Other research financed by growers and the U.S. Department of Agriculture also is being conducted, including developing a genetically modified orange. And Kress says he’ll be pleased to find any solution.
Even if the program does produce a tree that is immune to citrus greening, the battle may switch to another front.
Polls indicate that up to one-half of U.S. consumers say they will not eat transgenic food despite studies by the government and other researchers that say it poses no threat to humans or the environment.
“If it works, there’s got to be consumer education and consumer understanding, and there’s got to be the necessary work done to show that it’s safe,” Kress says. “That’s all part of the process.”
The industry will have a better understanding of how the public might react to the concept of GMOs and citrus after the Public Issues Education Center at the University of Florida’s Institute of Food and Agricultural Sciences at Gainesville releases the results of a public opinion survey in November.
That survey is designed to determine the public’s perception of GMOs as they relate to citrus and citrus greening disease, says Tracy Irani, the center’s director.
Before genetically altered citrus is marketed, she says, “We’ll need to do a good job of measuring what the public’s perception is about GMOs because it changes over time.”
“We don’t really know what the general viewpoint is of the public,” she says.
There likely are a range of opinions.
The fact that GMOs and citrus may have a direct benefit to consumers in terms of lower prices and increased availability may raise more interest than other programs that result in indirect benefits, such as herbicide tolerance or pest resistance, she says.
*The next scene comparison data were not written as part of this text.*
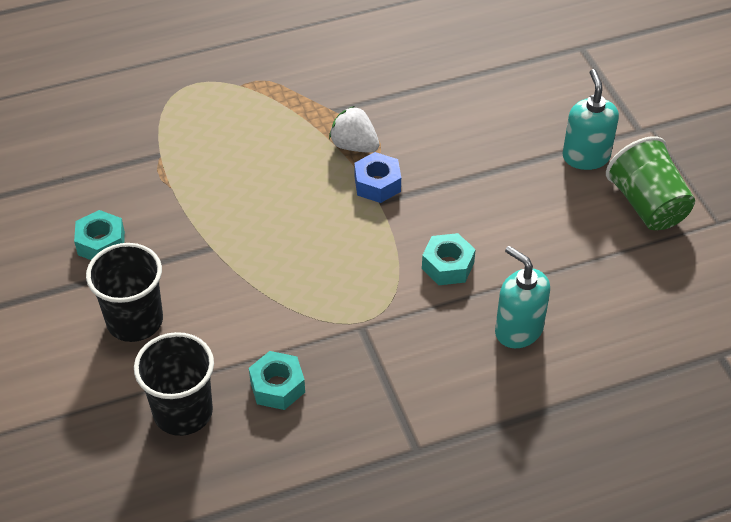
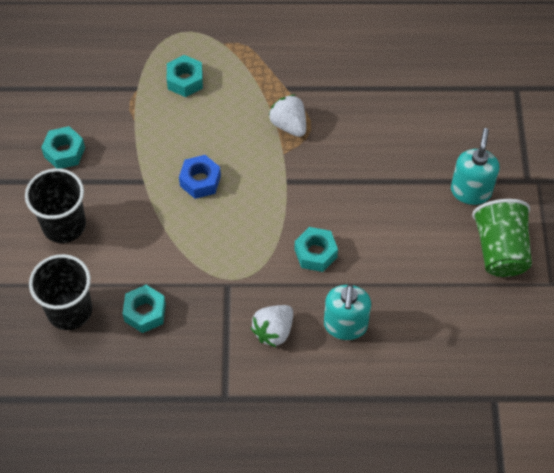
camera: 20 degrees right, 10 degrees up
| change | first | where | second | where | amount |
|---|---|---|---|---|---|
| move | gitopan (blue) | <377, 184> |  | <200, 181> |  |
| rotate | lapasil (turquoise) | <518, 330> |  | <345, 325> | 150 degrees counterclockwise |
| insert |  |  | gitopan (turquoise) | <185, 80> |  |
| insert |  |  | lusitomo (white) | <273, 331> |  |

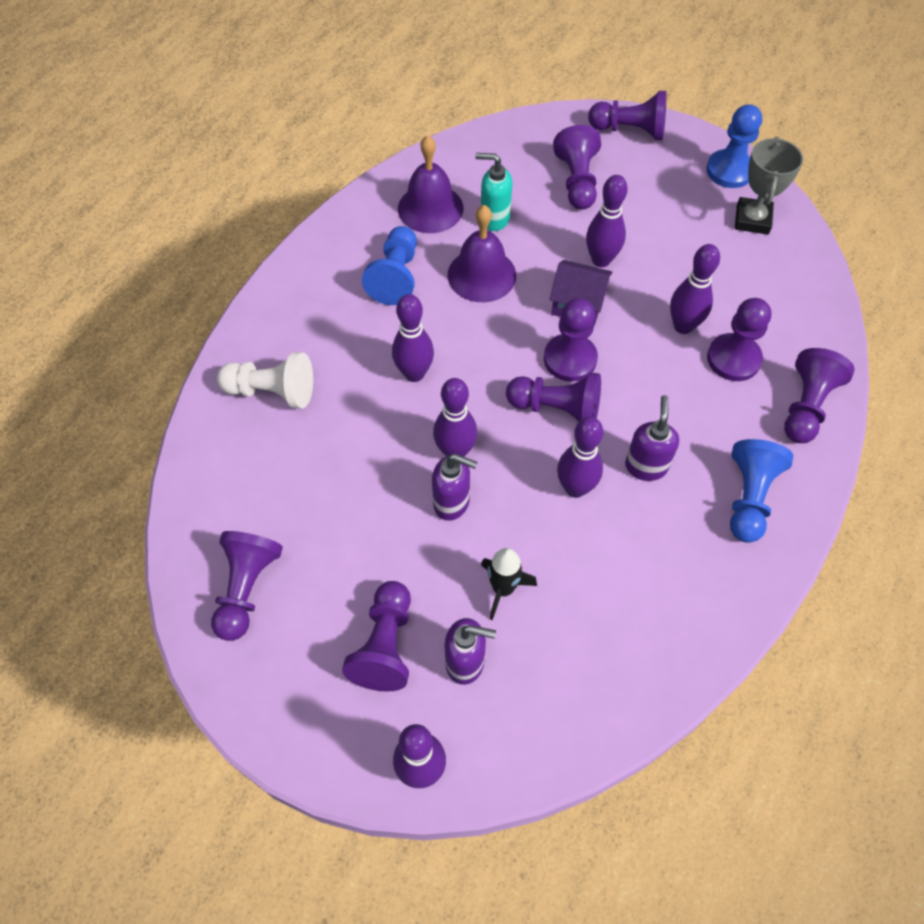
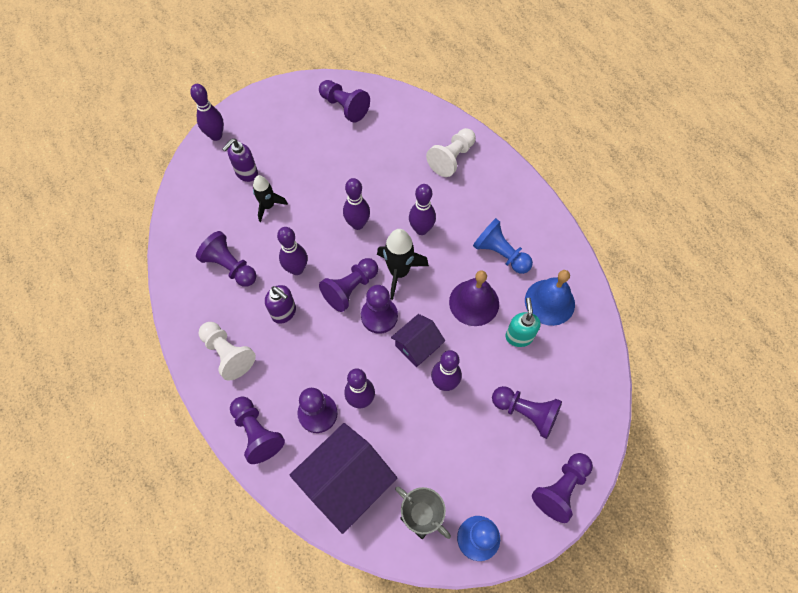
camera: 120 degrees right, 5 degrees up
| change | first | where | second | where | amount |
|---|---|---|---|---|---|
| move | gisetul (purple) | <385, 645> |  | <230, 266> |  |
| recolor | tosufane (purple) | <430, 208> | tosufane (blue) | <549, 302> |  |
| delete | lapasil (purple) | <452, 503> |  |  |  |
| rotate | lapasil (turquoise) | <494, 219> |  | <519, 336> | 45 degrees counterclockwise |
| recolor | gisetul (blue) | <749, 498> | gisetul (white) | <228, 354> |  |
| insert |  |  | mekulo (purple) | <346, 482> |  |
| insert |  |  | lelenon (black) | <399, 272> |  |

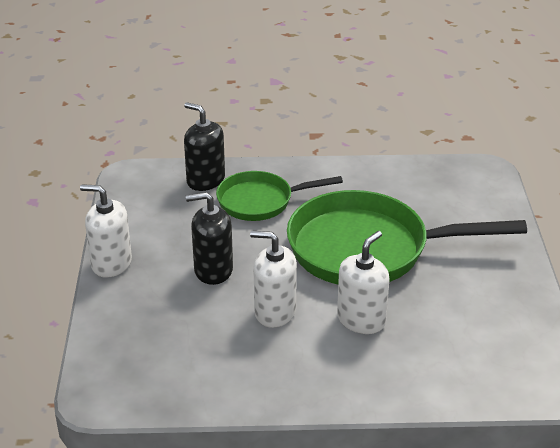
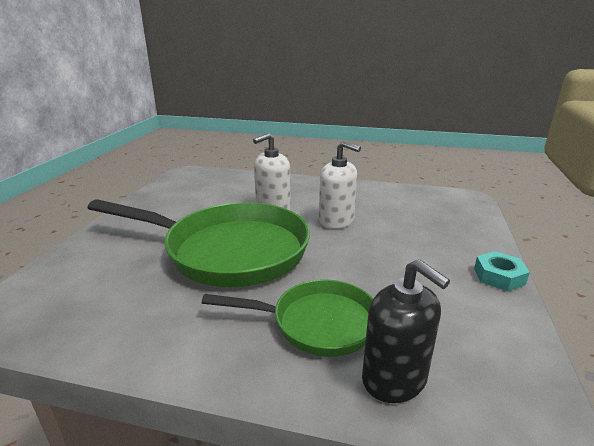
camera: 165 degrees left, 10 degrees down
| change | first | where | second | where | amount |
|---|---|---|---|---|---|
| replace | lapasil (white) | <111, 263> | gitopan (turquoise) | <499, 276> |  |
| delete | lapasil (black) | <213, 270> |  |  |  |

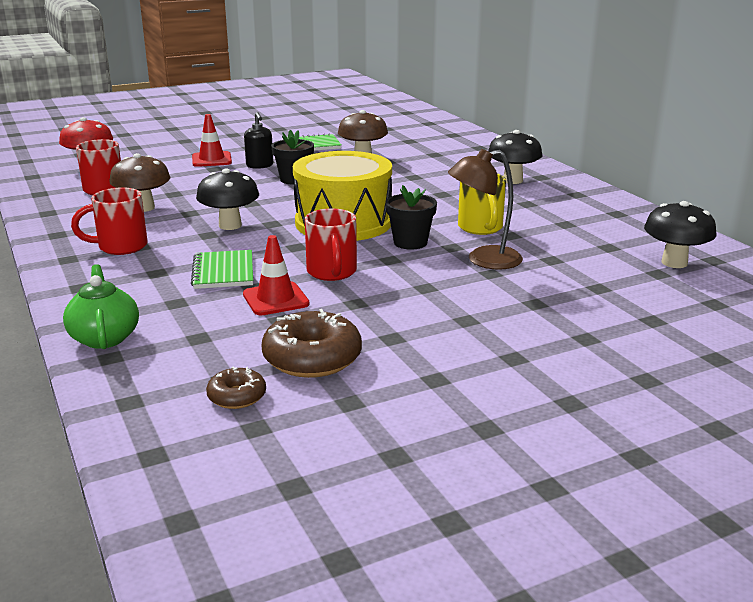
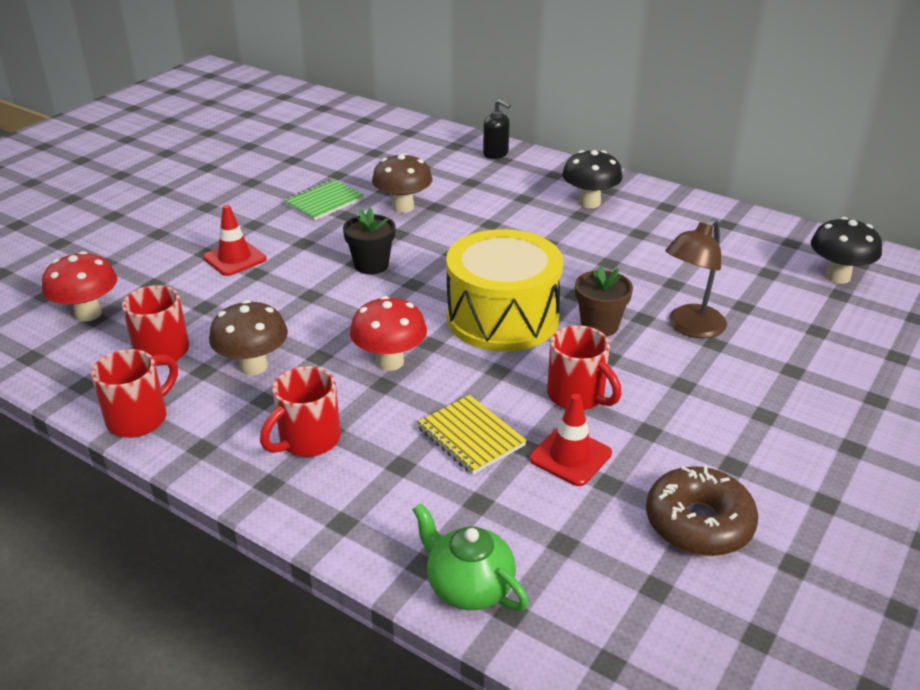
camera: 30 degrees left, 10 degrees up
| change | first | where | second | where | amount |
|---|---|---|---|---|---|
| recolor | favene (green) | <223, 272> | favene (yellow) | <470, 436> |  |
| recolor | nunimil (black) | <230, 225> | nunimil (red) | <390, 362> |  |
| delete | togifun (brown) | <237, 396> |  |  |  |
| move | lapasil (black) | <259, 165> |  | <496, 154> |  |
| recolor | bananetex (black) | <410, 242> | bananetex (brown) | <599, 325> |  |
| delete | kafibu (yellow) | <481, 228> |  |  |  |
| insert |  |  | kafibu (red) | <140, 418> |  |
“The greening aspect provides an opportunity for scientists to talk about what they know,” she adds.
Growers likely will be willing to plant genetically modified trees if they’re shown to be effective against citrus greening as long as consumers accept them, says Andrew Meadows, director of communications for Lakeland-based Florida Citrus Mutual.
“Growers will accept anything that’s accepted by the marketplace,” he says. “The acceptance starts and ends with the consumer.”
No quick solution
If the industry decides to move forward with transgenic trees, change won’t happen overnight.
“Today in Florida, there are approximately 60 million trees that may have to be replaced,” Kress says. “This will take time.”
He expects the first trees to be planted in the next two to four years.
“Full involvement by the industry will be dependent upon the available capacities of nursery operations to grow the trees,” Kress says.
He says it’s not possible today to estimate what the cost of a disease-resistant tree will be for growers, since it’s not known what the total cost of development will be. But he acknowledged that, “if the cost of a disease-resistant tree is prohibitive to the grower, replanting may not be a good business decision.”
William Dawson, a plant pathologist at the UF Citrus Research and Education Center in Lake Alfred, also is looking into GMOs and citrus.
“We have those constructs, and we’re looking at it independently,” he says. “We don’t have an answer yet.”
Dawson says he and other researchers also have produced transgenic plants.
“We’re screening about 100 different things,” he says. “We’re hoping we can find something in the 100, but we’re still looking and trying and scraping and digging and beating our head against a wall.”
Getting a definitive test is time consuming, he says, and researchers are getting many variations in their controls.
Meadows emphasizes that GMOs are only one tool the industry is looking at to fight citrus greening. The industry has been using coordinated pesticide management efforts, and there is research into biological controls, for example.
“We’re hopeful,” Dawson says. “We’re running just as fast as we can.”